BALTIMORE — Los Angeles Angels outfielder Mike Trout has consistently maintained that he is not consumed by the subject of the All-Star Game.

The 2009 Philadelphia Inquirer South Jersey player of the year from Millville may have to adjust his stance today.

That's when the American League and National League all-star teams will be announced during an 11 a.m. show on TBS.

All but one of the 34 spots for each of the teams will be announced.

Trout, who will turn 21 on Aug. 7, missed most of spring training with an illness and shoulder injury. He began the season in the minors but was called up April 28, with the Angels at 6-14.

Almost from the start, he energized the team and has taken the league by storm.

Entering the weekend, he was leading the AL with a .345 average. Trout also had eight home runs, 32 RBIs, and a league-leading 21 stolen bases in 54 games, and the Angels were 43-33.

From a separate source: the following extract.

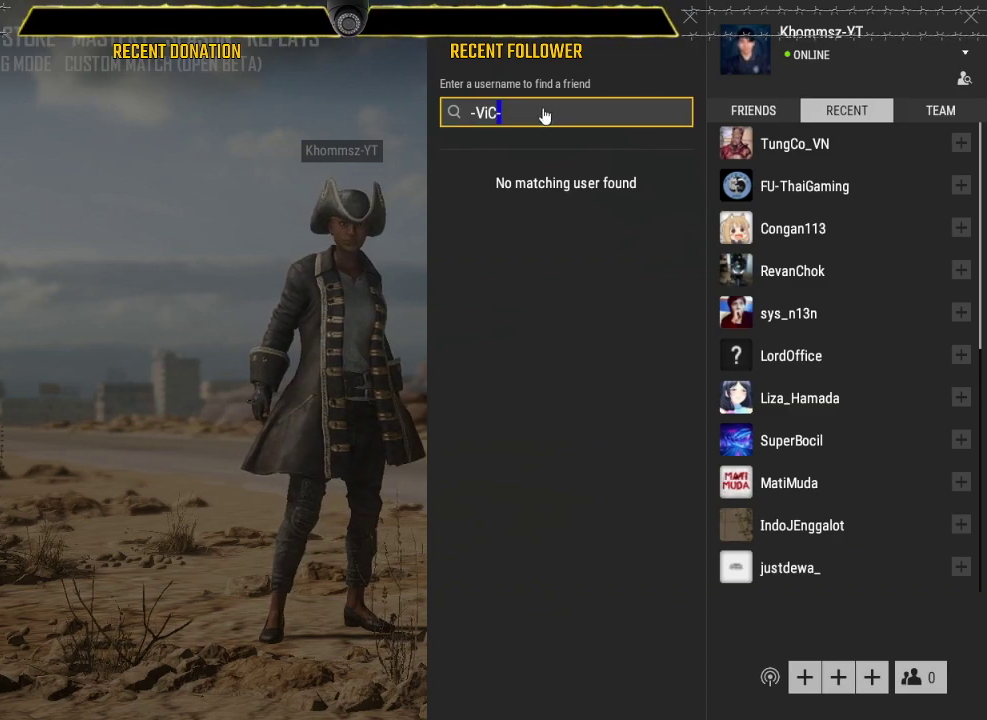
{"keys": [], "mouse": [], "events": []}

With what he has done statistically and the excitement he has generated, Trout's teammates definitely expect that he will participate in the All-Star Game July 10 in Kansas City.

"I'd be surprised if he is not there," outfielder Torii Hunter said before a game last week at Baltimore's Camden Yards.

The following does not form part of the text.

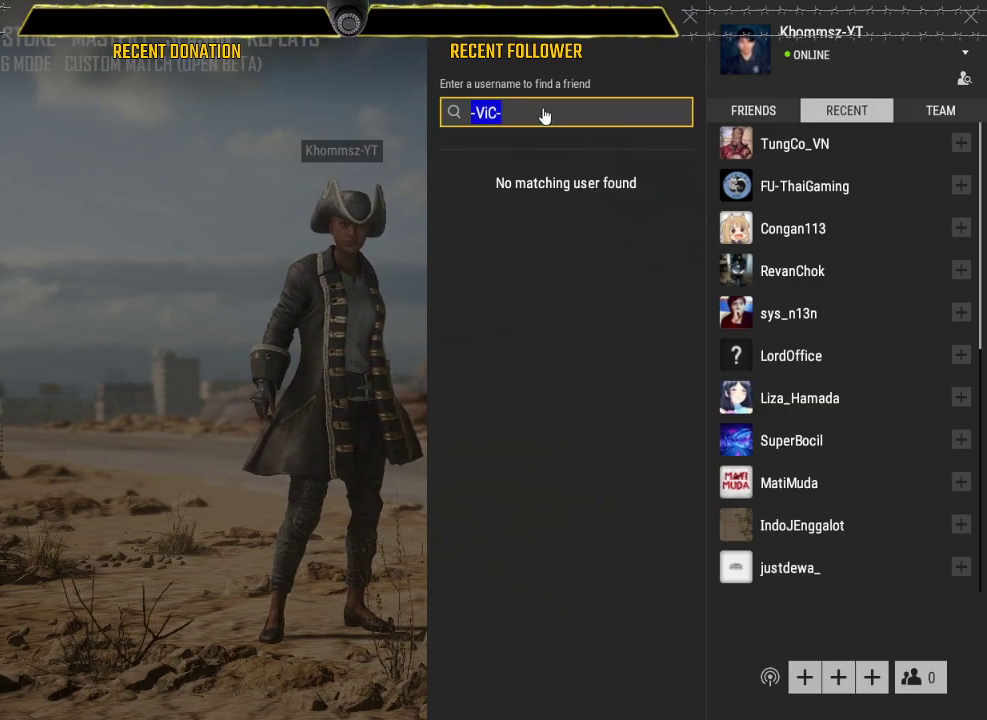
{"keys": ["r"], "mouse": [], "events": [[500, "r", "down"]]}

Trout has been a topic of conversation for a trifecta of honors — the All-Star Game, rookie of the year, and most valuable player.

It's a subject he'd love to bypass, but even he can't totally ignore it.

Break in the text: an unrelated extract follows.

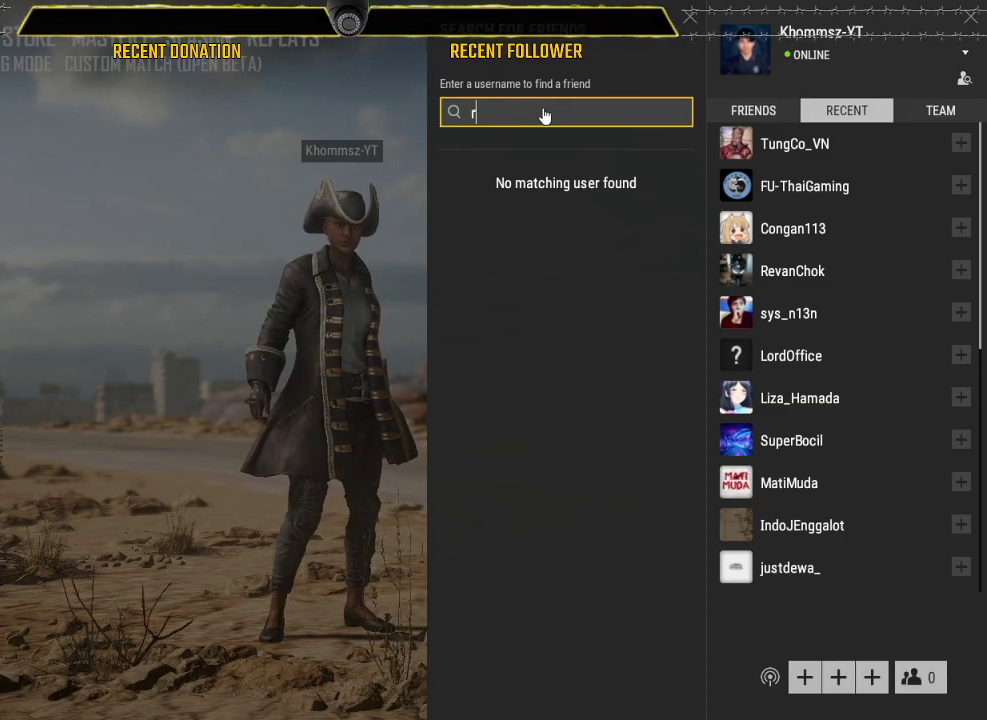
{"keys": ["d"], "mouse": [], "events": [[83, "a", "down"], [133, "r", "up"], [233, "a", "up"], [417, "d", "down"]]}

"If I go out there and keep putting up good numbers and if I get picked rookie of the year, or for the all-star team, that is great, a dream come true," Trout said. "Like I say, I stay within myself and not try to do too much, and once I start to worry about that stuff, that is when I try to do too much."

Trout wasn't on the fan all-star ballot and he won't be named a starter. There are 11 other position-player spots beyond the starters on the AL team, nine picked by the players and two by manager Ron Washington of Texas. In addition, after the first 33 players are picked, Washington will submit five names, and one of those players will earn the final spot based on online voting.

Angels manager Mike Scioscia said it wouldn't surprise him if Trout made the team or got left off. Scioscia isn't a fan of how the teams are selected.

"There are a lot of guys on our team going to get serious consideration and I think Mike deserves serious consideration," Scioscia said. "But the whole process is flawed."

Last year the AL team had seven outfielders. In the most recent voting the top three outfielders were Josh Hamilton of Texas, Curtis Granderson of the New York Yankees, and Jose Bautista of Toronto. It would be difficult to find three or four other outfielders having a better season than Trout.

One rule that could factor into the selection is that each team must have one representative.

When asked if Trout has his vote, teammate and nine-time all-star Albert Pujols said, "Definitely. I think he's got everybody's vote here, him and (Mark) Trumbo."

In a little more than two full months, Trout has impacted the game in a variety of ways. Even though he's not known as a power hitter and bats leadoff, Trout was sixth in the AL with a .944 OPS, a statistic that combines slugging percentage and on-base percentage.

Trout has made a strong argument in his usual way — without actually speaking. today he may finally willingly address the subject of his all-star candidacy.